■ **提示文**:
*-*-*

採用担当が転職活動をすると色々と学ぶことがあったという話

note書くの久しぶりになっちゃいました。
普段、採用担当者として人事領域で働いている方や採用に携わるお仕事をされている方、特に自身の転職経験が多くない方に読んでいただきたいと思い書いてみます。

そういう方々にとって知っていそうで知っていないのが他社の選考の"中身"ですよね。
今回、自分自身が転職活動をしてみて、知識ではなく体験することで非常に多くの気付きを得られました。

自分自身の転職を考える(ちょっと退職報告)

気が付いたらLIFULLには13年半も勤めていました。
転職した当時こんなに長く働くことになるとは夢にも思ってなかったと思います。
本当に多くのことを学びましたし、多くの挑戦をさせていただきました。
とても多くの素敵な方々と出会うことができ、迷惑をおかけした方も少なくないのですが、お陰で自分自身も一人の人間として多少は成長できたと感じています。

*-*-*

■ **課題の内容**:
(1) 転職活動についての文章にある一文「気が付いたらLIFULLには13年半も勤めていました。」を英語に訳してください。
(2) 転職活動についての文章から、「気が付いたらLIFULLには13年半も勤めていました。」を含む語句で始まり「は成長できたと感じています。」で終わる部分を一字も変えずに返してください。

■ **抽出データ**:
*-*-*

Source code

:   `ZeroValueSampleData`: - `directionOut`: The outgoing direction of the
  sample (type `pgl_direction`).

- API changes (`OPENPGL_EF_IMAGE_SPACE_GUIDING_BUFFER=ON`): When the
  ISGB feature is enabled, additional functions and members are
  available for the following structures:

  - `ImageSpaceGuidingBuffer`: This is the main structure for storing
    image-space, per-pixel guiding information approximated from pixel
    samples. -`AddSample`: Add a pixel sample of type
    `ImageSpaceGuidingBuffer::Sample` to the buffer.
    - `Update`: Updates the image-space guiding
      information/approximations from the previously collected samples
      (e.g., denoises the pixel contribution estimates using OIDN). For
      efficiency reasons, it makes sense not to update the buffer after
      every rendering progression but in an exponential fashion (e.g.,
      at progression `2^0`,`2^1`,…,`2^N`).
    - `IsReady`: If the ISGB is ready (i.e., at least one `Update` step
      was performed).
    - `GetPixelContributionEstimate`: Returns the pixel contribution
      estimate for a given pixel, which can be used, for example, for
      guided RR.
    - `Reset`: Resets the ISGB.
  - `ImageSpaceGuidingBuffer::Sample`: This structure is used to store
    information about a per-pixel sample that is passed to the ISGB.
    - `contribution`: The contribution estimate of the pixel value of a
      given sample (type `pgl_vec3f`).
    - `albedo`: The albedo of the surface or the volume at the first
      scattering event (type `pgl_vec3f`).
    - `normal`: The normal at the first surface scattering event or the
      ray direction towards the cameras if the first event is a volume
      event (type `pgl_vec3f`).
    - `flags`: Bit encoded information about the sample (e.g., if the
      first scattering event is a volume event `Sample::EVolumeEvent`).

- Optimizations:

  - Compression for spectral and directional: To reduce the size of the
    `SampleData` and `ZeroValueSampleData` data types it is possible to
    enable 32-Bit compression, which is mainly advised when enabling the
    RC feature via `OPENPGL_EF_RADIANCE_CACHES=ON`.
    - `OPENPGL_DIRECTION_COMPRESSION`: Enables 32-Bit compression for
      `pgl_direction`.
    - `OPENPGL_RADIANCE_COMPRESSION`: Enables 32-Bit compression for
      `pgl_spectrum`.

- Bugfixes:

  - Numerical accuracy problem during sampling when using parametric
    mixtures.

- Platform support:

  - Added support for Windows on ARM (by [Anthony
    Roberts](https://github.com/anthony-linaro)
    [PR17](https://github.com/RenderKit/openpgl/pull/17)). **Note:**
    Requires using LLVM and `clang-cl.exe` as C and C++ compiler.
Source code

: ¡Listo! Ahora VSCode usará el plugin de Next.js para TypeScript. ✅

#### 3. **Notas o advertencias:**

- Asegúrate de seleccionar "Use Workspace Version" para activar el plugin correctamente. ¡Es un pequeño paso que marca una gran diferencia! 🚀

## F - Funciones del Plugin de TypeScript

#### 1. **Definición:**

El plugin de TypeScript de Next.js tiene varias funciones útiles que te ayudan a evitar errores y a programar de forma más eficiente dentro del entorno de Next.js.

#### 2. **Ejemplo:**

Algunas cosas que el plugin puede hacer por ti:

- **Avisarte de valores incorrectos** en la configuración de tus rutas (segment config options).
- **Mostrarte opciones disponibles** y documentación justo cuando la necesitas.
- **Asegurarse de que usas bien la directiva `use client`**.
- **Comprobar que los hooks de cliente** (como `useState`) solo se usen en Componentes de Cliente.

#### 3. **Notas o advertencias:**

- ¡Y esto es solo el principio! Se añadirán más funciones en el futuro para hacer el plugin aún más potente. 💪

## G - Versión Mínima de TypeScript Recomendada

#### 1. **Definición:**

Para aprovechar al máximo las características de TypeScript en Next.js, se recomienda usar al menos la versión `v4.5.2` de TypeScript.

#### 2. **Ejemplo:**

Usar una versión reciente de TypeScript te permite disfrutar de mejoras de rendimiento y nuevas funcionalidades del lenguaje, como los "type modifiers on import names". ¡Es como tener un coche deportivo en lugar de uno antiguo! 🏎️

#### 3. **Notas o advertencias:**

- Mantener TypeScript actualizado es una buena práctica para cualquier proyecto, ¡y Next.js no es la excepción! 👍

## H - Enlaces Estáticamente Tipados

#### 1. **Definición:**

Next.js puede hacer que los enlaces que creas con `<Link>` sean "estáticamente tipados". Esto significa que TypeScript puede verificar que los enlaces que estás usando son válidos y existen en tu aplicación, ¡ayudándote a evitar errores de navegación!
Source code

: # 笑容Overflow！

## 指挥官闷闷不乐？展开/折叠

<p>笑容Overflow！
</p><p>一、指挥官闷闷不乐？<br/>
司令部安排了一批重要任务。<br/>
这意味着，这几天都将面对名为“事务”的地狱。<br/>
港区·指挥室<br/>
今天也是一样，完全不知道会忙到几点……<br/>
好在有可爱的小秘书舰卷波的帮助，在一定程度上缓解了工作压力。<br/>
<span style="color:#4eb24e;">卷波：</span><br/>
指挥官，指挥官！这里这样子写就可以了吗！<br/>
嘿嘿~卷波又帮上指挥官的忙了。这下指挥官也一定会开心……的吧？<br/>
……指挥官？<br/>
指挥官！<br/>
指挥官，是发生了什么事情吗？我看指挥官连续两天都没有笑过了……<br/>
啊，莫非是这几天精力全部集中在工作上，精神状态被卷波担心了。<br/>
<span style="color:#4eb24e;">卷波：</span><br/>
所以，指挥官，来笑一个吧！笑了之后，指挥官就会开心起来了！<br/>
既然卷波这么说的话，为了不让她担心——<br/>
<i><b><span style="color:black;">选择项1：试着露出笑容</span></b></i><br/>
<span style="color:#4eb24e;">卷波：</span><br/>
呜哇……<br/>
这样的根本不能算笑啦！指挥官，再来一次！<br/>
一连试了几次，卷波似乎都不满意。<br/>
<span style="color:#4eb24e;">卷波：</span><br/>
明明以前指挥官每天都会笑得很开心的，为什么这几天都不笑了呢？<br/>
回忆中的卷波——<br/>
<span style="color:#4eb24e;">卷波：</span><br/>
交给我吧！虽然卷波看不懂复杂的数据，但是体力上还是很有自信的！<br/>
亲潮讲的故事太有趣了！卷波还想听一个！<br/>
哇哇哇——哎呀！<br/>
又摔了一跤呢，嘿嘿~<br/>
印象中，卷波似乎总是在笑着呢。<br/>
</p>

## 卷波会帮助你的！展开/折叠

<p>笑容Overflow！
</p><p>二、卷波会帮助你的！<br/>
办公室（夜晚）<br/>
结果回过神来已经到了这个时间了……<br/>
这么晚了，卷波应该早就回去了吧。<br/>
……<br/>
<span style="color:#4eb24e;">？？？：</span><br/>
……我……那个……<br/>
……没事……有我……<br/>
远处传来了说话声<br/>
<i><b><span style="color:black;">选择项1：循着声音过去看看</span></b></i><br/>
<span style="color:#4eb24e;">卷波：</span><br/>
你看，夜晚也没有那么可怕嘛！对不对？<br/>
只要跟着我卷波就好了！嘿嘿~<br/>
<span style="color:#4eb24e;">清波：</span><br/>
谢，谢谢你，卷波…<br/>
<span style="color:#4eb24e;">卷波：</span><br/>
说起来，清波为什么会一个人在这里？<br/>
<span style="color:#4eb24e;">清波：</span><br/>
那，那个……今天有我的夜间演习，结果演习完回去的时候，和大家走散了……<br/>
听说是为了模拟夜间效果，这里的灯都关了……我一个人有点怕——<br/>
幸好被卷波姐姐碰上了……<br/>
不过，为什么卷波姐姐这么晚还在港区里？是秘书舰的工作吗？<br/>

*-*-*

■ **解答結果**:
(1) Before I knew it, I had been working at LIFULL for thirteen and a half years.

(2)
気が付いたらLIFULLには13年半も勤めていました。
転職した当時こんなに長く働くことになるとは夢にも思ってなかったと思います。
本当に多くのことを学びましたし、多くの挑戦をさせていただきました。
とても多くの素敵な方々と出会うことができ、迷惑をおかけした方も少なくないのですが、お陰で自分自身も一人の人間として多少は成長できたと感じています。